* _AUFGABENSTELLUNG_:
Aktualisieren Sie im Auszug zur internationalen Zuständigkeit den Abschnitt, der mit den Worten „I. Das Berufungsgericht“ beginnt und mit „Primärschaden eingetreten sei.“ endet, und geben Sie ihn wieder, wobei „Belgien“ jeweils durch „Frankreich“ ersetzt wird.

* _TEXTAUSZUG_:
■ ■ ■ ■ ■ ■ ■

I. Das Berufungsgericht hat für die Klage gegen die in Belgien ansässige Beklagte die internationale Zuständigkeit deutscher Gerichte nach der Gemeinschaftsmarkenverordnung und nach Art. 5 Nr. 3 der Verordnung (EG) 44/2001 des Rates vom 22.12.2000 über die gerichtliche Zuständigkeit und die Anerkennung und Vollstreckung von Entscheidungen in Zivil- und Handelssachen (Brüssel-I-VO) verneint. Zur Begründung hat es ausgeführt:

Rz. 11

Die Beklagte selbst habe in Deutschland keine Rechtsverletzung begangen. Die Klägerin habe den ihr obliegenden Beweis nicht geführt, dass die Beklagte die Parfümflakons nach Deutschland geliefert habe. Vielmehr dürfte im Gegenteil davon auszugehen sein, dass der Käufer Stefan P. die Waren bei der Beklagten in Belgien erworben und abgeholt habe. Dort seien der Handlungsort und der Ort, an dem der Primärschaden eingetreten sei.

Rz. 12

Eine Zuständigkeit deutscher Gerichte ergebe sich auch nicht aus einer Beihilfe der Beklagten zu einer etwaigen Verletzungshandlung des deutschen Käufers. Wenn der Vertrieb der Parfümflakons die Gemeinschaftsmarke verletze, sei die Beklagte Täterin. Als solche könne sie nicht auch Teilnehmerin einer etwaigen Verletzungshandlung des deutschen Käufers sein.

Rz. 13

II. Die Revision der Klägerin hat keinen Erfolg, soweit sie gegen die Abweisung der auf die Gemeinschaftsmarke gestützten Klage als unzulässig gerichtet ist (dazu unter II. 2). Dagegen wendet sich die Revision mit Erfolg gegen die Abweisung der Klage als unzulässig, soweit die Klägerin die Verletzung wettbewerbsrechtlicher Tatbestände geltend gemacht hat (dazu unter II. 3).

■ ■ ■ ■ ■ ■ ■

* _EINTRÄGE_:
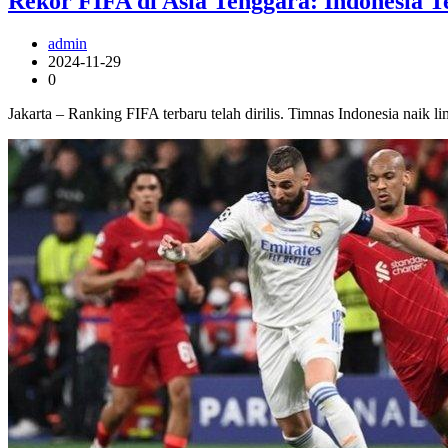
Rekor FIFA di Asia Tenggara: Indonesia 
admin
2024-11-29
0
Jakarta – Ranking FIFA terbaru telah dirilis. Timnas Indonesia naik 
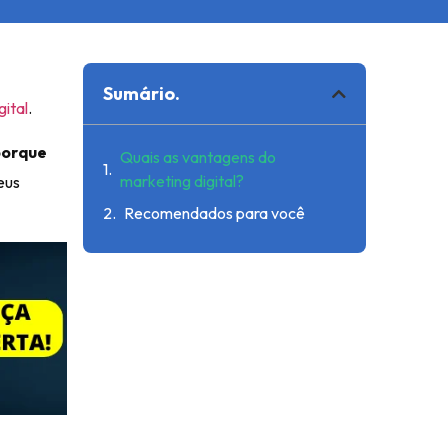
Sumário.
gital
.
porque
Quais as vantagens do
marketing digital?
eus
Recomendados para você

■ ■ ■ ■ ■ ■ ■

* _LÖSUNG_:
I. Das Berufungsgericht hat für die Klage gegen die in Frankreich ansässige Beklagte die internationale Zuständigkeit deutscher Gerichte nach der Gemeinschaftsmarkenverordnung und nach Art. 5 Nr. 3 der Verordnung (EG) 44/2001 des Rates vom 22.12.2000 über die gerichtliche Zuständigkeit und die Anerkennung und Vollstreckung von Entscheidungen in Zivil- und Handelssachen (Brüssel-I-VO) verneint. Zur Begründung hat es ausgeführt:

Rz. 11

Die Beklagte selbst habe in Deutschland keine Rechtsverletzung begangen. Die Klägerin habe den ihr obliegenden Beweis nicht geführt, dass die Beklagte die Parfümflakons nach Deutschland geliefert habe. Vielmehr dürfte im Gegenteil davon auszugehen sein, dass der Käufer Stefan P. die Waren bei der Beklagten in Frankreich erworben und abgeholt habe. Dort seien der Handlungsort und der Ort, an dem der Primärschaden eingetreten sei.